What happened then? If we talk about the fate of System X itself, he continued and ended his career with dignity. In 2004, the team released a revised version: replacing the servers and fixing the problem with crashes due to the influence of cosmic rays, which clusters were especially vulnerable to due to the large number of memory chips. The updated supercomputer managed to stay in the top ten of top500.org – it got the seventh line. By the end of the same year, another update (worth about $ 600,000) was released, which allowed the team to overclock performance to 12.25 teraflops and reach the fourteenth place in the 2005 rankings.

Over the next few years, the position of the supercomputer in the overall ranking gradually fell (to forty-seventh in 2006 and two hundred and eightieth in 2008), but it still remained one of the most powerful machines at the university. In 2012, System X ceased functioning.

As for the revolution in the financial and logistical accessibility of supercomputers, it can hardly be said that it has taken place. System X had several successors; so, by 2005, the Xseed system from Bowie State University in Maryland appeared, which hit the one hundred and eighty-eighth place in the world ranking. The Polytechnic University also assembled a System G computing complex from more than three hundred Mac Pro computers using a proven scheme. However, in general, “semi-finished” supercomputers have not become a mass phenomenon – perhaps the reason is the accelerating pace of technology development or the general unprofitability of such enterprises under normal conditions. Nevertheless, one must not forget that there was a precedent – perhaps someday there will be another enterprising group of enthusiasts.

Today, the history of System X has already ceased to be a role model, but it still attracts community interest. So, this year we witnessed the development and release of the Performance Index 64 application from EcoComputers, JSC, which not only measures the power of the machine, but also allows us to evaluate it in a historical perspective. The main purpose of the Performance Index 64 is to calculate the performance of various configurations of 64-bit Mac systems based on a number of parameters. The number of parameters also includes performance, which is measured based on the same HPL test used to compile the top500.org supercomputer rating.
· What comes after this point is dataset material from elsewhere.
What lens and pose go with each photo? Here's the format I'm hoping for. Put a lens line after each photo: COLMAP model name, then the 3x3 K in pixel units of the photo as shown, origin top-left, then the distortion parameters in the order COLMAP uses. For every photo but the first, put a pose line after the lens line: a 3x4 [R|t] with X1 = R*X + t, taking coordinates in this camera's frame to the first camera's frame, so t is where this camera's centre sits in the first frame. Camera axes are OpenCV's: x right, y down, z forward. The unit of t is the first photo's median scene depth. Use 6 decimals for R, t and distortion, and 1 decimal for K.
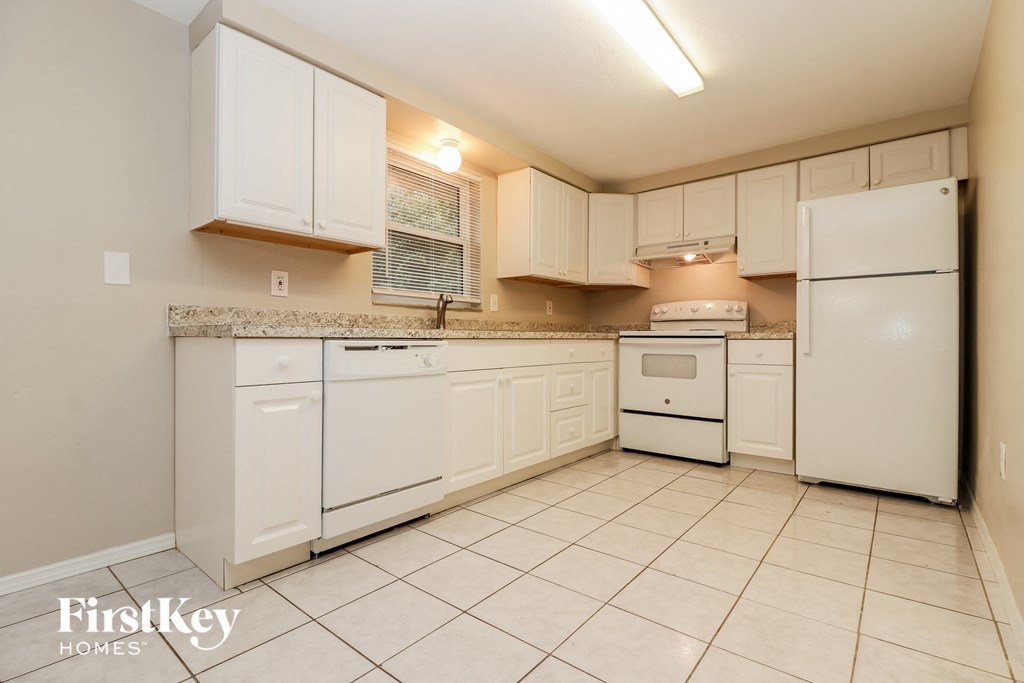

However, the user receives the result not only in gigaflops, but also in special conventional units G5 – according to this indicator, one can understand how much the machine is more efficient than the basic model of the G5 computer, which was released in 2003 and became the basis for the third most powerful supercomputer in the world at that moment. In the meantime, there is no need to worry about it. ”

In addition, the application allows a similar test comparison of the user’s system and the base configuration of a Mac Pro 7.1 based on Intel processors. And finally, as a logical conclusion – measuring the performance of the user’s machine in comparison with the new innovative Mac computers based on the M1 chip (this test is available upon subscribing). In this simple way, the developer lets the user know how much we have advanced in computing capabilities in just a couple of decades. And at the same time ask yourself what our modern “workhorses” are capable of.